I sit back and I think about all the times in my life that I answered the question who are you? Every time I answered the question there was a common theme. The answer was related to the common them of what I do for a living. Not simply what I do at the present moment but what I had done or plan to do in the future. If the answer was not work related it was almost certainly a father, Christian, son or something along those lines. Although I believe that all of that stems from who you are at the very core it simply is not who I am.
So then who the heck are you? Who am I? What are we doing here on this earth? Honestly how did I begin to start thinking about all of this again. A phone call. A simple phone call. I was asked a question and it was financial one and it hurt because I am not where I envisioned myself. More than anything I began to think about how I was going to turn around my financial situation so I can clean all this up. So I can get to a point of stability again and be more in control of the things that happen in my life. As I began to churn all the ideas of where to work, how to earn the money, began weighing the pros and cons of each I stopped. I stopped because I realize that I have been down this road a million times. In my life I have made money been financially secure, I lived paycheck to paycheck but got by, and I have been dirt poor. The common item every time is that I was never content where I was at. I always wanted more of what I didn’t have. It was not money that I was chasing. I was good at that. I seem to make that work. Now this time it is not working and I have not turned it around. I think that it has something to do with I know how I will feel when I get to this somewhere. I will still feel empty. I will still feel like something is missing if I don’t realize that what I do, what I will do, what I have done or my current practical life circumstances do not define me.
I received a message from a friend that stated that we may never know exactly who we are. That may be true or it may not. Another states that we will know the moment we find God’s purpose for us and never look back. That may or may not be true. If it is it is certainly not a painless journey. That is not what I am looking for at all. Another friend whom I have been in conversation with a lot takes Tolle’s stance in we are given “Right Now.” If that is all we are promised then we should be present in that moment. I am reading that book now and it makes a lot of sense and there are many good points. The one that I am beginning to understand is the difference between clock time and psychological time. Clock time referring to accomplishing practical life matters within a reference time and psychological time referring to being present in the moment. I have lived much of my 32 years in psychological time. Even as I was accomplishing clock time tasks I was in the past or future.

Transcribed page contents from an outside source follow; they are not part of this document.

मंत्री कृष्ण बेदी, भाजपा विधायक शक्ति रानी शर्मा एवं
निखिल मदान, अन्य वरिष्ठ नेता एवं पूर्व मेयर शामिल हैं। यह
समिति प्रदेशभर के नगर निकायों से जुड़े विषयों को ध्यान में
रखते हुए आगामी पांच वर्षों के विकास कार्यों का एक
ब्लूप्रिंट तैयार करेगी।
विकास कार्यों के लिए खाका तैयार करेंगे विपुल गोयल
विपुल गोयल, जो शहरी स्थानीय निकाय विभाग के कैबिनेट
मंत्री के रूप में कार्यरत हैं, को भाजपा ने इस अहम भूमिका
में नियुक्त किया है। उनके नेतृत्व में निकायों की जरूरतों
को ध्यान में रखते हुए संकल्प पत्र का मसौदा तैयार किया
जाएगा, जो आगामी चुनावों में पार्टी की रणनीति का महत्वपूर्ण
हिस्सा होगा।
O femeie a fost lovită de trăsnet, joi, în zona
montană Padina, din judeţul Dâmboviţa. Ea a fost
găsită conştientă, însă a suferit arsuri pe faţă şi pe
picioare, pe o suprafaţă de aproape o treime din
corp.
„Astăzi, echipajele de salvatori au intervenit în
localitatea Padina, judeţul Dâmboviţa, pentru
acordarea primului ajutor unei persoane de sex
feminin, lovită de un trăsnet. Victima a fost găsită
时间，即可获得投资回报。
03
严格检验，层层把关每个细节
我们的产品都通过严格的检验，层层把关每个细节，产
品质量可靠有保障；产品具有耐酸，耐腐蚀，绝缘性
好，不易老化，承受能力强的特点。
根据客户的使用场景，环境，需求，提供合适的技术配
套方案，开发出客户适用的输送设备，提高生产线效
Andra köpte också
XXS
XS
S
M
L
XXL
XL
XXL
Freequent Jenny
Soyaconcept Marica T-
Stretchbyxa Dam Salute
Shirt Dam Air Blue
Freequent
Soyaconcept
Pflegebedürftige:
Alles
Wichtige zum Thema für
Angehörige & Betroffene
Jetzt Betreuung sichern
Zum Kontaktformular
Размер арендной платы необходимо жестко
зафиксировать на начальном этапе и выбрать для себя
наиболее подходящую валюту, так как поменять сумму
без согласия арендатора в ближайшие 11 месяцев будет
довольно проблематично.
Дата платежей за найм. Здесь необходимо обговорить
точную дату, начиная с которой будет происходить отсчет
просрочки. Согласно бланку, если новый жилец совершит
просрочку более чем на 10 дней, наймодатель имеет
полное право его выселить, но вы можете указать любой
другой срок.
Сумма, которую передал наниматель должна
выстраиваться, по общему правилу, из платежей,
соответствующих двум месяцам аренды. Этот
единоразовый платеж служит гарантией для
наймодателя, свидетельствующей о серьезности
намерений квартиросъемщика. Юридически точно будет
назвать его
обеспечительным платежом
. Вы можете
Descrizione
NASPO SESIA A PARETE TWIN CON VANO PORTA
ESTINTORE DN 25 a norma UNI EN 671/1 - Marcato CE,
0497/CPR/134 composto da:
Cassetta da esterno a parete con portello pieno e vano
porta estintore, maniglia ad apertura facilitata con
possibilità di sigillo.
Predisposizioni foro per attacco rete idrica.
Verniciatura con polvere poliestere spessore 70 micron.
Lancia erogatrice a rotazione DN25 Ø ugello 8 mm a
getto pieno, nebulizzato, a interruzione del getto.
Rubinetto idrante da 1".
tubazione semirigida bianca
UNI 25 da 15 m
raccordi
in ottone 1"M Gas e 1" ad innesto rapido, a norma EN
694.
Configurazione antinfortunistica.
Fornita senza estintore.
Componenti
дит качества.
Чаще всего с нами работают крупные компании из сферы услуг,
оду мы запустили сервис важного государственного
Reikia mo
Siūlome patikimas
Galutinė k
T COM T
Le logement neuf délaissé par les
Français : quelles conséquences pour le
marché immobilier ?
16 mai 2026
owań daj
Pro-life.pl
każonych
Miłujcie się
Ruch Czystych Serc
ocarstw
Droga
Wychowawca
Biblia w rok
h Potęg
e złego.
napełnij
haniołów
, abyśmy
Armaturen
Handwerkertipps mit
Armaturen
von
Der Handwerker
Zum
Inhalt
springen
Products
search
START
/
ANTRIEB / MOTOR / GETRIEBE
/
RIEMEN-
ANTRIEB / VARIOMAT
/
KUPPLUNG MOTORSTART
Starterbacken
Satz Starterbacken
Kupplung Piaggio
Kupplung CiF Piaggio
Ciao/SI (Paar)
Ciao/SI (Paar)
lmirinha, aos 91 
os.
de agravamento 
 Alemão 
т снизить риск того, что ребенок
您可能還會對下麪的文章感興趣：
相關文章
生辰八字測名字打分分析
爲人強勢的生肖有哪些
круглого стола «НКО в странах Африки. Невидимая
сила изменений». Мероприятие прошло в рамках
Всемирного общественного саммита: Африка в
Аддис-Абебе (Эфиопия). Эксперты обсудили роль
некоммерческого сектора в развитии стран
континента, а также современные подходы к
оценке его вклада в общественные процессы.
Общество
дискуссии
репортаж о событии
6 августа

I think that we all want to love and be loved. In fact, we are called to love others in this life. The situation that arises and why I think that it is so difficult is that we have to love ourselves first. In order to love others we must love ourselves and be secure in “who we are” not “what we do.” Two individuals that do not love themselves hoping to find security and comfort in another is a recipe for disaster. One of the reasons I think that the divorce rate is high. Looking for validation in another human when you have not accepted or learned to love yourself. Learning to love yourself is not easy. Our examples many times do not know how to model this or simply don’t love themselves either. It can be a vicious cycle.
I am coming to the conclusion, this is merely my opinion, that in order to know who you are you must first know how to love yourself where you are at. When you learn to be present and content in the present, never too high or too low, your actions will be from deep within. They will be driven by the spirit that resides inside of you. Your actions will no longer be a calculation of what you should do to reach this point or that point. To make up for what you have done in the past, a course correction if you will. You were created exactly as you should have been created but we let life get in the way. We stop “going with our gut” and we start going with the opinions of our 1500 closest facebook friends. I am only speaking for myself when I see that I need to learn to start with home plate and venture out not start out in left field and try to make my way home. That is when I think I will figure out who I am exactly and as far as knowing that will take care of itself.